Many economists think that a financial Armageddon is on the horizon in the United States and Europe. While don’t necessarily agree that a meltdown would result in an end-days scenario, doomsday prepper-style, there is certainly an argument to be made for inevitable inflation if out of control deficit spending by governments continues.
How can solar energy help?
Individual and business decisions whether to invest in solar energy are often predicated on the belief that utility electricity rates will increase steadily in the future. Arbitrary average energy inflation rates, based loosely on historical records of varying lengths, are often used in financial models. Averages range from ultra-conservative 0% increases to above 10%. The rate can substantially impact decision making.
Even when modest future rate increases are considered, solar energy usually provides a reasonable ROI. If energy costs skyrocket, and prices of solar electric systems follows suit, the ROI analysis may not change. The idea is to invest now to hedge against inflation.

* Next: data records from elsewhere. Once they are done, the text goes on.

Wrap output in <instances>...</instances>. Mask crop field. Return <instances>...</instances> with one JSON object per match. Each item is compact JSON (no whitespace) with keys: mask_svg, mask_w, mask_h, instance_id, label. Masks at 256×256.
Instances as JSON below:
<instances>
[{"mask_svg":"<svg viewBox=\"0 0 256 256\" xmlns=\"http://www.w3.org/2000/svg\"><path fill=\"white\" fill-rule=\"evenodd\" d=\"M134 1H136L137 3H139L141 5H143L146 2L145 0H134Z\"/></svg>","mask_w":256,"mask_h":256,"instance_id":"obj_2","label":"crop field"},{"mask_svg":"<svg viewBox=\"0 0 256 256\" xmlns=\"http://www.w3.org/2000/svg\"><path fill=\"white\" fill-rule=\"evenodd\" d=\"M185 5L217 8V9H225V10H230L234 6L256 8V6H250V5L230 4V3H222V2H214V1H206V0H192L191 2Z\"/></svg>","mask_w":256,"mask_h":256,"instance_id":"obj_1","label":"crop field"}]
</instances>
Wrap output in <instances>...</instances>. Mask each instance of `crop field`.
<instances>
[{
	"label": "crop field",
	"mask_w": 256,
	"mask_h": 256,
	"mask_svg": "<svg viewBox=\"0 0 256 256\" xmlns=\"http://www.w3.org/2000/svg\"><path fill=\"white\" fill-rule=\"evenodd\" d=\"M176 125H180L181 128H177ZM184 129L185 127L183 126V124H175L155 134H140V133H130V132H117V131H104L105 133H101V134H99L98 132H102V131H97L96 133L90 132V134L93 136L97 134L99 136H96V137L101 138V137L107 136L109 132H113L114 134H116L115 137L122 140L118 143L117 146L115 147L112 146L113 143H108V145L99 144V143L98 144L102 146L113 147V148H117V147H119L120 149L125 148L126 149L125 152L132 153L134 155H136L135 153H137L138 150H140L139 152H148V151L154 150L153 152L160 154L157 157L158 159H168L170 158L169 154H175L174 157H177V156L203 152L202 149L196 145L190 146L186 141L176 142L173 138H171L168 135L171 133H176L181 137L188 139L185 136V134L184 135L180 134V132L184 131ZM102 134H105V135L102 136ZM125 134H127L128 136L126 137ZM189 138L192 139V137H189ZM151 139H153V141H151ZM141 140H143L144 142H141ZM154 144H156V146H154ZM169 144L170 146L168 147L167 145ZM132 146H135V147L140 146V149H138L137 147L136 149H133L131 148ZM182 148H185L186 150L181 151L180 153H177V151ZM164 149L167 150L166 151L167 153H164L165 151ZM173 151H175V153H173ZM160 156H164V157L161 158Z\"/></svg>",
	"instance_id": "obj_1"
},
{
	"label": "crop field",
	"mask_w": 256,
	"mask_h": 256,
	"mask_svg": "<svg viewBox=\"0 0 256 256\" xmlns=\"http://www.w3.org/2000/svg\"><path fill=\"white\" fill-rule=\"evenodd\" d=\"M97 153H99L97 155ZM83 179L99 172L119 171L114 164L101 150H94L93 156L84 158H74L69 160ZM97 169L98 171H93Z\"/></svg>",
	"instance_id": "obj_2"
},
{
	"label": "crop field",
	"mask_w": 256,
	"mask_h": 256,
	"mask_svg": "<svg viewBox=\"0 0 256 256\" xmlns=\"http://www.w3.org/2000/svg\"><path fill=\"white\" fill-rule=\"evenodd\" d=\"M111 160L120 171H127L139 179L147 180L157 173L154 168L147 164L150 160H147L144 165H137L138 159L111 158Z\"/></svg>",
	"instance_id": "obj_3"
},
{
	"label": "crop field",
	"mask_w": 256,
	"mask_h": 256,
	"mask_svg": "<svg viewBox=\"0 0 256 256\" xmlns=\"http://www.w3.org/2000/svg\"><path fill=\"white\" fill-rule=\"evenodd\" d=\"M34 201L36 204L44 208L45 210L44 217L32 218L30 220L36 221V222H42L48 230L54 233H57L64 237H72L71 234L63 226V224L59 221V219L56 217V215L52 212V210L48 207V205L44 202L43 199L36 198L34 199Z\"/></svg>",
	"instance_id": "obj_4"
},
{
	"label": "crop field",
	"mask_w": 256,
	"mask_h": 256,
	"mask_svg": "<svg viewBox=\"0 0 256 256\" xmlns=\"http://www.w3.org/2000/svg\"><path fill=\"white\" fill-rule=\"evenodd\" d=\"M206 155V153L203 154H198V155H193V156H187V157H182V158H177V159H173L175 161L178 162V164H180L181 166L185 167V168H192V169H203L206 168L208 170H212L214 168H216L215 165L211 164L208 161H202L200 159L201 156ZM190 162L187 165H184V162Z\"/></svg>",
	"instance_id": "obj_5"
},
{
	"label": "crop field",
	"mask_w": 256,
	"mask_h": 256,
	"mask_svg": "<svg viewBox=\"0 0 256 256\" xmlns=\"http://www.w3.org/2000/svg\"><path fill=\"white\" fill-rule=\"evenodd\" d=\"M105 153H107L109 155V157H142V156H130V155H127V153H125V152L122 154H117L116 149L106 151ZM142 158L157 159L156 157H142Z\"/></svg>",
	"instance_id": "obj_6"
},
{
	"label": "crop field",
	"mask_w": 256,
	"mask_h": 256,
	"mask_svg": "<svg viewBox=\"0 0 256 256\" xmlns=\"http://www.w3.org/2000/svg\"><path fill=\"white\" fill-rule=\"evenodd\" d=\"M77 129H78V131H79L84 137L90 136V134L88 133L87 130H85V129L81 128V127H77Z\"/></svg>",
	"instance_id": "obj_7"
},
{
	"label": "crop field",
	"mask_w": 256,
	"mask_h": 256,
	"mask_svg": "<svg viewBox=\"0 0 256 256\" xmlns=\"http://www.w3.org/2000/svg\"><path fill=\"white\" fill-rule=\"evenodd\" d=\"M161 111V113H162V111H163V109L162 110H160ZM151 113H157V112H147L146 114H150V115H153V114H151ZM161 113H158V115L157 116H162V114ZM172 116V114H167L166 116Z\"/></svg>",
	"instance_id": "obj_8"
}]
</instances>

If you knew what gasoline prices were going to be in 2012, would you have prepaid for $10,000 in gas at $1.00 per gallon in 1982? You would have bought about 25 years worth of fuel, and would still be driving on $1.00 gas today.
When you buy a solar electric system, you are effectively prepaying for a predictable amount of energy. Instead of miles per gallon, you are buying kilowatt-hours per month. If the energy produced is more valuable in the future than expected, you win! It’s really that simple.
Let’s say you invest $10,000 net of incentives in a hypothetical solar energy system, and it starts producing $100 worth of electricity per month on average. While that is not a windfall profit, it is a solid and reliable return on investment. However, what if hyper-inflation takes hold and a few years from now you are producing the equivalent of $500 energy value per month? How about $1,000? All of a sudden you’ll look like your neighborhood’s Warren Buffet.
It can happen. It might happen. It has happened elsewhere. Since there is little risk of deflation or decreasing energy costs, and the energy produced by solar electric systems is predictable and reliable, wouldn’t the “gamble” based on possible future inflation be a safe bet? It’s really not a gamble at all – you can’t lose and you might win big!